No constituye una novedad que el estado de Morelos reconoce presencia
guerrillera dentro de sus fronteras; más aún, fuera de la región del sureste
mexicano —Guerrero, Oaxaca y Chiapas— Morelos, junto a Veracruz y el estado
de México, son entidades donde recurrentemente se denuncia la presencia de
insurgentes. Sin embargo, antes de endilgar las culpas sobre la oposición,
recurso al que constantemente abreva el oficialismo ante la proximidad de
elecciones, es necesario voltear hacia las causas sociales y políticas que
hace de los proyectos armados un medio viable de expresión de la
inconformidad.

No obstante, en ello mucho tiene que ver la visión táctica que los militares
asumen frente al fenómeno subversivo y la influencia que ejercen sobre el
sector político que entiende en los asuntos del estado. La percepción
castrense entiende esta realidad a partir de, por lo menos, cuatro
dimensiones: el aspecto político, militar, psicosocial y económico. Al
igual, las políticas que se aplican en aquellas zonas calificadas como de
“focos rojos” son mutuamente complementarias. Las fuerzas armadas ejecutan
políticas que le corresponden al Estado mexicano, como son la atención
social o la construcción de carreteras; pero también emprenden acciones
represivas y de seguridad y labora en cuestiones de espionaje con claras
intenciones de “sacar del agua al pez”. Con estas funciones se atienden a
las cuatro etapas del combate a la subversión; estrategias que, a lo largo
del tiempo han fracasado, pues los pueblos no han superado la situación de
miseria y exclusión social ni tampoco se han erradicado los movimientos
armados que a lo largo del tiempo se han expresado en México en
contraposición al aumento de las denuncias por violación a los Derechos
Humanos por parte de los uniformados.

» Datos proporcionados
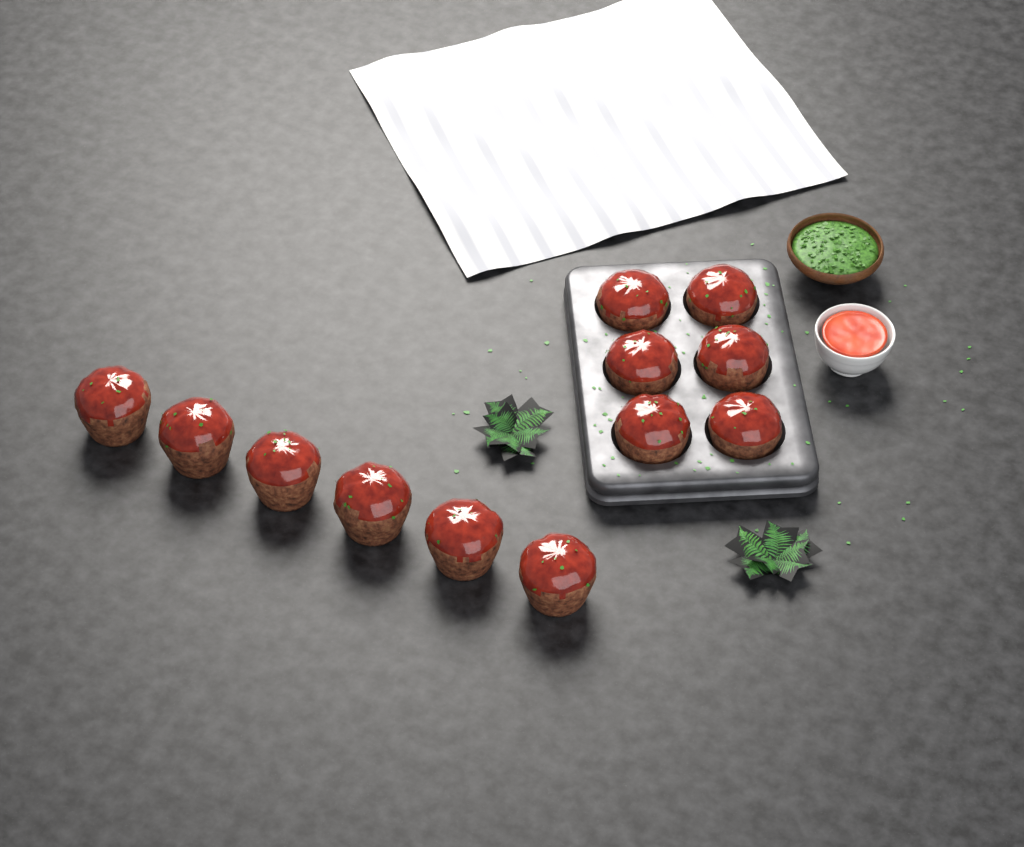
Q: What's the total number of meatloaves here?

» Tareas solicitadas
A) Según el texto sobre la presencia guerrillera en Morelos, ¿en qué cuatro dimensiones entiende la percepción castrense esta realidad?
B) Copia sin cambios el fragmento del texto sobre la presencia guerrillera en Morelos que va desde "No constituye una" hasta "inconformidad.", incluidas ambas partes.
Los datos no tienen ninguna relación con el texto.

» Respuestas por tarea
A) En el aspecto político, el militar, el psicosocial y el económico.

B)
No constituye una novedad que el estado de Morelos reconoce presencia
guerrillera dentro de sus fronteras; más aún, fuera de la región del sureste
mexicano —Guerrero, Oaxaca y Chiapas— Morelos, junto a Veracruz y el estado
de México, son entidades donde recurrentemente se denuncia la presencia de
insurgentes. Sin embargo, antes de endilgar las culpas sobre la oposición,
recurso al que constantemente abreva el oficialismo ante la proximidad de
elecciones, es necesario voltear hacia las causas sociales y políticas que
hace de los proyectos armados un medio viable de expresión de la
inconformidad.